I chose to read Just Girls: Hidden Literacies and Life in Junior High because of my interest in its psychological approach to literacy. Surprisingly, the girls in my book club seemed to have chosen it for similar reasons…and it wasn’t long before our “book discussion” broke out into  full-fledged story time as we reminisced about our own lives as young, teen girls stuck between adolescence and adulthood.
The social roles that Finders discusses in her book bring back so many memories of the rigid guidelines that teens must follow in order to simply “fit in.” These rigid and ultimately harsh guidelines stay with some girls for their entire lives — or do they stay with all of us?
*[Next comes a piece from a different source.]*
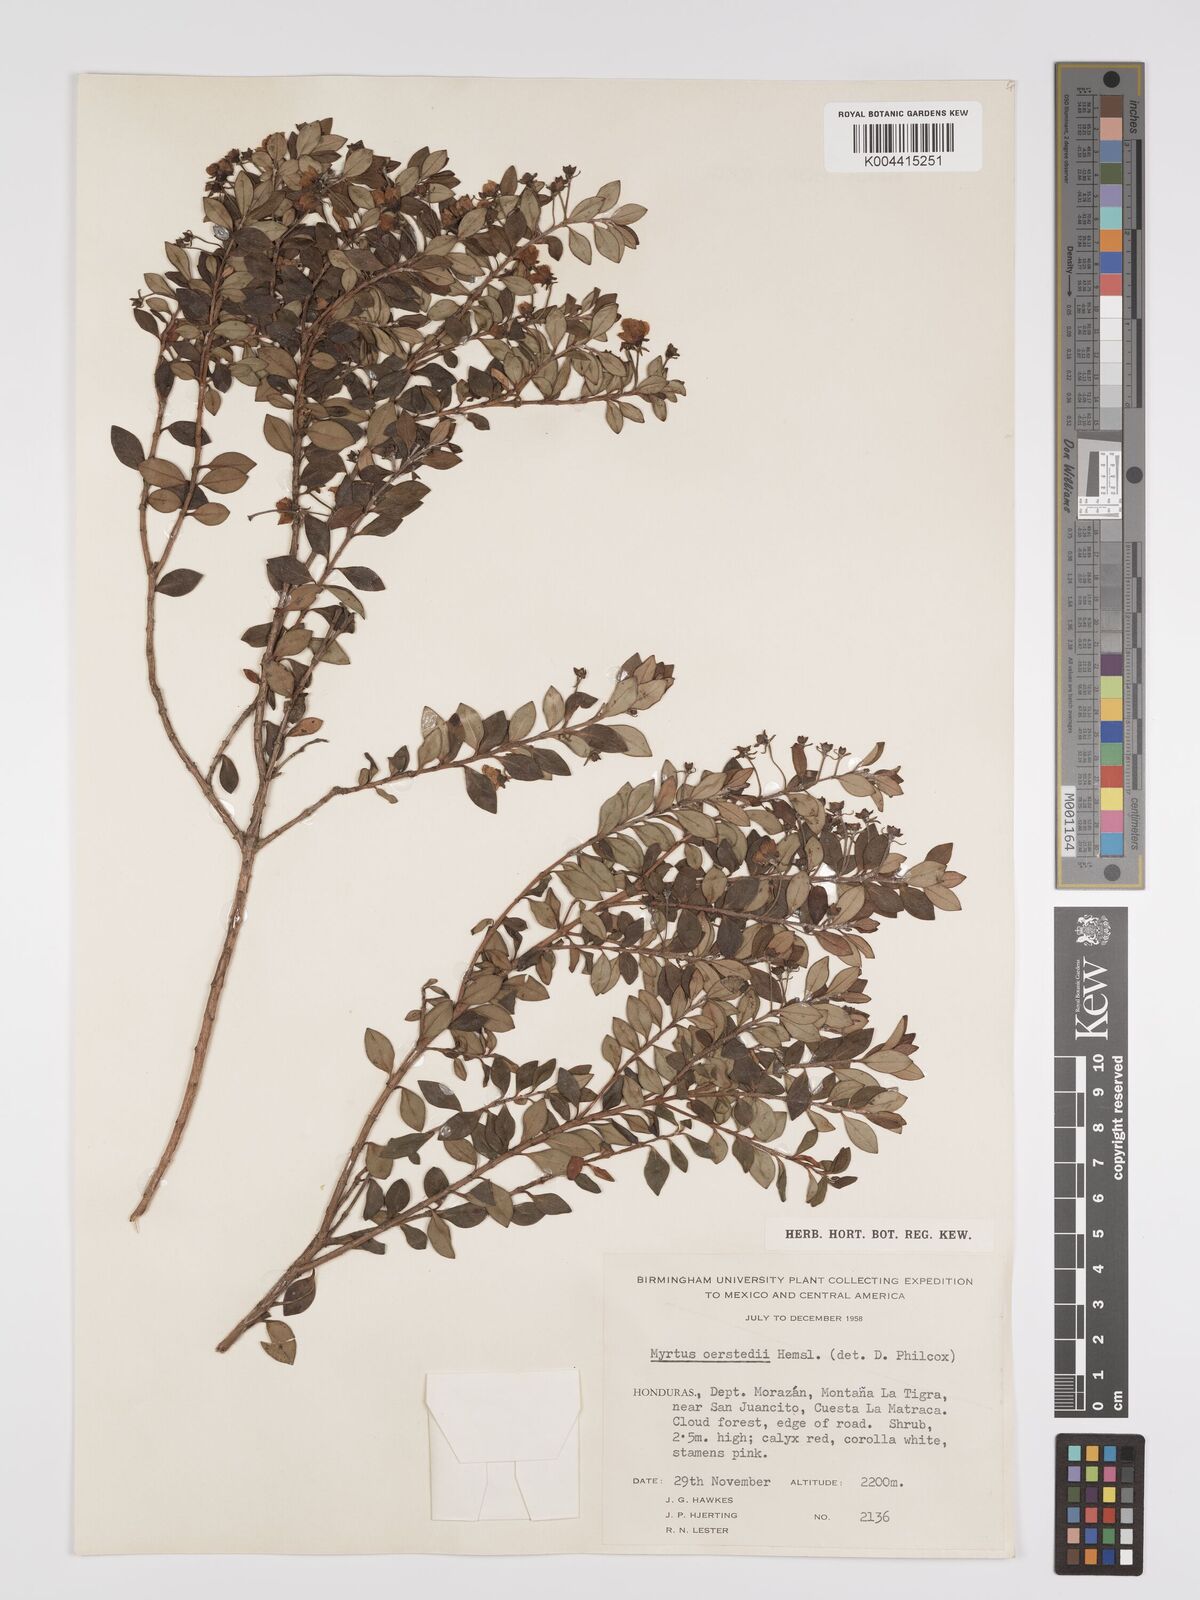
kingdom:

Excuse my ranting but is it not true that as women we still sometimes disregard morality when judging other women? Do we not use these rigid guidelines that originated in junior high to create our own ‘cliques’ and judgments about those that are not ours? Who knows…but as far as social roles and literacy goes, Finders states that “…roles represent multiple and shifting selves,”(9) and I can clearly remember using different types of literacy in order to fit in with my different social groups in junior high: with my basketball team I would use sarcasm and dry humor, my yearbook class was a place where I was comfortable being a quirky nerd and using more low comedy type literacy. I had my group of friends who were the more stereotypical “popular” girls who I would engage in the latest, juiciest gossip with and then there was my best friend, who had seen all sides and literacies of me and didn’t fall into any one of these social groups. While I believed that all of these friendships were genuine and going to last forever, my very best friends that have been around since day one of elementary school were the only ones who have actually made it this far.
All in all, what I’ve taken from our book so far is that the literacy practices that you engage in within social groups during your adolescent years effect much more than you may think. Before reading this I had almost forgotten what it was like to be a girl in junior high, and I realized how many privileges I take for granted now that I would have DIED for back then: freedom from my parents, the ability to drive a car wherever and whenever I please, no curfew, co-ed sleepovers, the list goes on and on. Finders points out to us that junior high is a time of drastic change from adolescence into the ‘real world’…and their ability to make the transition into adulthood lies partially in the literacy practices that they partake in.